* **Instructions to follow**
Would you return the entries below exactly from the line containing "X02637Y01476D03*" onward, ending with the final line and including it, and nothing else?

Task inputs: Begin

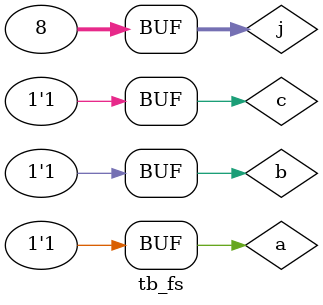
<source format=v>
module full_sb(input a,b,c,output reg d,bo);
  reg[2:0]inputs;
  always@(*)begin
    inputs = {a,b,c};
    case(inputs)
      3'b000: 
            begin 
              d=0; bo=0; 
            end 
          3'b001:
            begin
              d=1; bo=1; 
            end 
          3'b010: 
            begin 
              d=1; bo=1;
            end
          3'b011:
            begin 
              d=0; bo=1; 
            end 
          3'b100:
            begin 
              d=1; bo=0;
            end 
          3'b101:
            begin 
              d=0; bo=0;
            end 
          3'b110:
            begin 
              d=0; bo=0;
            end 
          3'b111:
            begin
              d=1; bo=1;
            end 
        endcase
  end
endmodule

module tb_fs();
  reg a, b, c;
  wire s, co; 

  full_sb dut(.a(a), .b(b), .c(c), .d(d), .bo(bo));
  integer j;
  
  initial begin
    $monitor("time=%0t a=%b b=%b c=%b | d=%b bo=%b", 
              $time, a, b, c, d, bo);
    for (j = 0; j < 8; j = j + 1) begin // apply all combinations with for loop
      {a, b, c} = j; 
      #10; 
    end
  end

  initial begin
    $dumpfile("dump.vcd");
    $dumpvars(0, tb_fs);
  end
endmodule
</source>
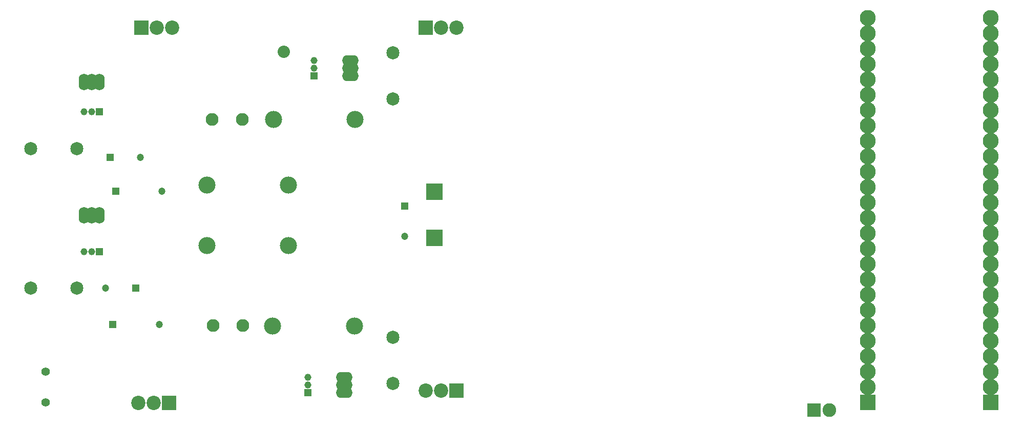
<source format=gbs>
%FSTAX23Y23*%
%MOIN*%
%SFA1B1*%

%IPPOS*%
%ADD22C,0.085120*%
%ADD23C,0.055000*%
%ADD24C,0.103860*%
%ADD25R,0.103860X0.103860*%
%ADD26C,0.110710*%
%ADD27C,0.047240*%
%ADD28R,0.047240X0.047240*%
%ADD29O,0.108740X0.069370*%
%ADD30O,0.108740X0.069370*%
%ADD31C,0.045280*%
%ADD32R,0.045280X0.045280*%
%ADD33R,0.047240X0.047240*%
%ADD34C,0.089060*%
%ADD35R,0.089060X0.089060*%
%ADD36R,0.045280X0.045280*%
%ADD37O,0.069370X0.108740*%
%ADD38O,0.069370X0.108740*%
%ADD39R,0.092990X0.092990*%
%ADD40C,0.092990*%
%ADD41R,0.110000X0.110000*%
%ADD42C,0.083150*%
%ADD43C,0.080000*%
%LNpcb1-1*%
%LPD*%
G54D22*
X02559Y02172D03*
Y02472D03*
X00204Y00944D03*
X00504D03*
X02559Y00622D03*
Y00322D03*
X00204Y0185D03*
X00504D03*
G54D23*
X003Y002D03*
Y004D03*
G54D24*
X0565Y027D03*
Y026D03*
Y025D03*
Y024D03*
Y023D03*
Y022D03*
Y021D03*
Y02D03*
Y019D03*
Y018D03*
Y017D03*
Y016D03*
Y015D03*
Y014D03*
Y013D03*
Y012D03*
Y011D03*
Y01D03*
Y009D03*
Y008D03*
Y007D03*
Y006D03*
Y005D03*
Y004D03*
Y003D03*
X0645Y027D03*
Y026D03*
Y025D03*
Y024D03*
Y023D03*
Y022D03*
Y021D03*
Y02D03*
Y019D03*
Y018D03*
Y017D03*
Y016D03*
Y015D03*
Y014D03*
Y003D03*
Y004D03*
Y005D03*
Y006D03*
Y007D03*
Y008D03*
Y009D03*
Y01D03*
Y011D03*
Y012D03*
Y013D03*
G54D25*
X0565Y002D03*
X0645D03*
G54D26*
X01777Y00695D03*
X02308D03*
X01879Y01614D03*
X01348D03*
Y0122D03*
X01879D03*
X02313Y02038D03*
X01782D03*
G54D27*
X00688Y00944D03*
X00916Y01794D03*
X02637Y01279D03*
X01055Y01574D03*
X01038Y00705D03*
G54D28*
X00885Y00944D03*
X00719Y01794D03*
X00755Y01574D03*
X00737Y00705D03*
G54D29*
X02244Y00364D03*
Y00264D03*
X02283Y02422D03*
Y02322D03*
G54D30*
X02244Y00314D03*
X02283Y02372D03*
G54D31*
X02007Y00364D03*
Y00314D03*
X02047Y02422D03*
Y02372D03*
X0055Y0118D03*
X006D03*
X0055Y0209D03*
X006D03*
G54D32*
X02007Y00264D03*
X02047Y02322D03*
G54D33*
X02637Y01476D03*
G54D34*
X054Y0015D03*
G54D35*
X053Y0015D03*
G54D36*
X0065Y0118D03*
Y0209D03*
G54D37*
X00651Y01417D03*
X00551D03*
X00651Y02283D03*
X00551D03*
G54D38*
X00601Y01417D03*
Y02283D03*
G54D39*
X02974Y00275D03*
X00923Y02637D03*
X01102Y00196D03*
X02774Y02637D03*
G54D40*
X02874Y00275D03*
X02774D03*
X01123Y02637D03*
X01023D03*
X00902Y00196D03*
X01002D03*
X02974Y02637D03*
X02874D03*
G54D41*
X0283Y0127D03*
Y0157D03*
G54D42*
X01384Y02038D03*
X01581D03*
X01584Y007D03*
X01388D03*
G54D43*
X0185Y0248D03*
M02*
</source>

Task inputs: End

* **Reply**
X02637Y01476D03*
G54D34*
X054Y0015D03*
G54D35*
X053Y0015D03*
G54D36*
X0065Y0118D03*
Y0209D03*
G54D37*
X00651Y01417D03*
X00551D03*
X00651Y02283D03*
X00551D03*
G54D38*
X00601Y01417D03*
Y02283D03*
G54D39*
X02974Y00275D03*
X00923Y02637D03*
X01102Y00196D03*
X02774Y02637D03*
G54D40*
X02874Y00275D03*
X02774D03*
X01123Y02637D03*
X01023D03*
X00902Y00196D03*
X01002D03*
X02974Y02637D03*
X02874D03*
G54D41*
X0283Y0127D03*
Y0157D03*
G54D42*
X01384Y02038D03*
X01581D03*
X01584Y007D03*
X01388D03*
G54D43*
X0185Y0248D03*
M02*
</source>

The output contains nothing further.